Acting AG Todd Blanche Is Being Sued Over the Epstein Files. The Math on What’s Been Released Doesn’t Add Up.
The big picture: Journalist Katie Phang has filed a federal lawsuit accusing Acting Attorney General Todd Blanche of a “brazen, shocking, and ongoing violation” of the Epstein Files Transparency Act. The suit specifically calls out documents involving Trump that have not been released. Meanwhile, the GAO has opened a separate investigation into the DOJ’s handling of the files, and the DOJ’s own Inspector General is auditing the redactions.
Why it matters: Blanche has publicly said the DOJ released “everything.” But by his own numbers, the DOJ reviewed 6 million pages and only released 3.5 million. The gap is the story. And the documents allegedly being withheld include FBI interview material related to an alleged underage victim and accusations against the sitting president.
The lawsuit
Filed by Katie Phang — former MSNBC host, current independent journalist focused on Epstein coverage. Names Todd Blanche as sole defendant. Argues the DOJ failed to comply with the Epstein Files Transparency Act by omitting documents and improperly redacting others. Phang says she’s suing because the DOJ’s noncompliance prevents her from doing her job as a journalist.
The Trump documents
The suit notes that in one document, a woman accused Trump of assaulting her when she was a minor.
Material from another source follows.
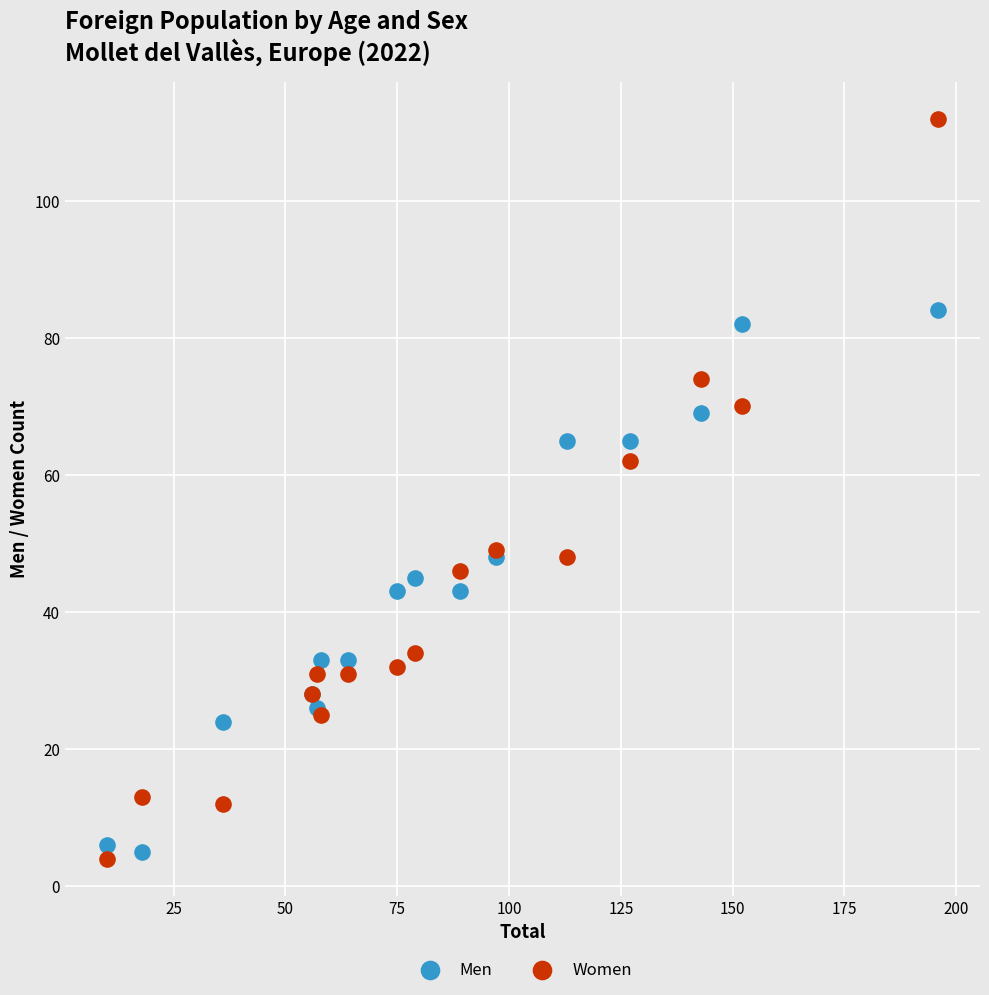

Which series has the largest Y range (max minus min)?

Women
The FBI conducted four separate interviews on the claim. The DOJ produced 15 related documents to Ghislaine Maxwell’s defense team — BUT only 7 were released under the Epstein Act. The suit alleges 53 pages of FBI interview documents and notes remain unproduced.
What Phang is asking for
A declaration that Blanche failed to comply with the law. Removal of unlawful redactions. Justification for any remaining redactions. Production of withheld materials. AND — most significantly — appointment of a special master, an independent court-appointed overseer outside the DOJ to monitor compliance.
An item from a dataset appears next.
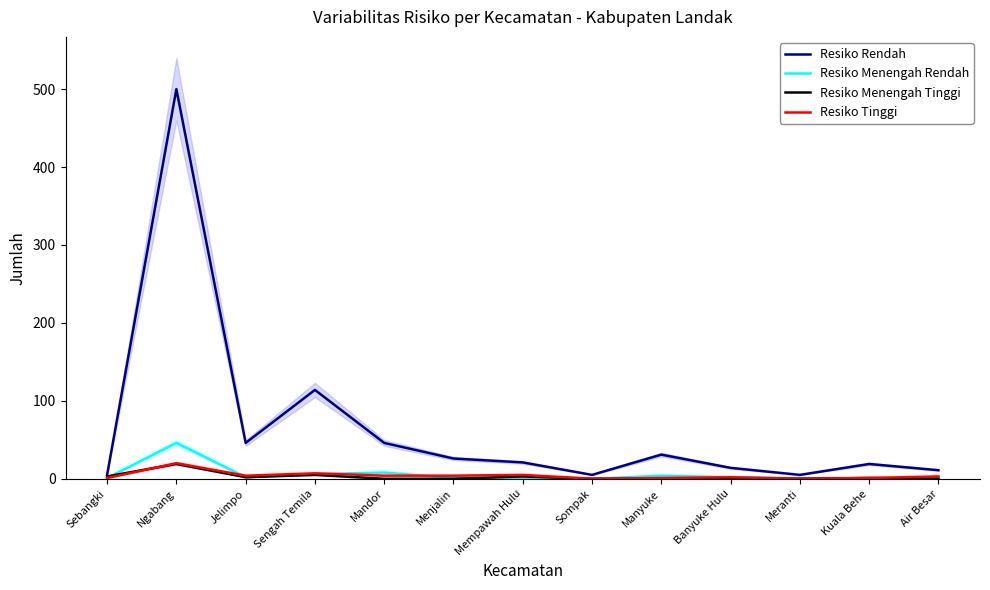

Which label corresponds to the largest value in the chart?

Ngabang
The DOJ’s defense doesn’t add up
Blanche told Fox News: “We have released everything. We reviewed six million pieces of paper. We released anything associated with the Epstein files.” BUT only 3.5 million pages were actually released — a 2.5 million page gap.
The other accountability pressure points
The Government Accountability Office (GAO) opened an investigation today after senators led by Jeff Merkley requested one. The DOJ’s own Inspector General announced an audit of the redactions process last week. AND now this lawsuit. Three parallel accountability mechanisms targeting the same problem.
By the numbers
6 million — pages the DOJ says it reviewed
3.5 million — pages actually released
2.5 million — page gap
15 — documents about one alleged victim handed to Maxwell’s defense
7 — released to the public
53 — pages of FBI interview material allegedly withheld
3 — separate accountability investigations now underway
The bottom line
Either Blanche misspoke when he said everything was released, or the DOJ is sitting on millions of pages — including documents that may involve the sitting president. A federal lawsuit, a GAO investigation, and an Inspector General audit are now all pointed at the same question. Whether they have the teeth to force release is what comes next.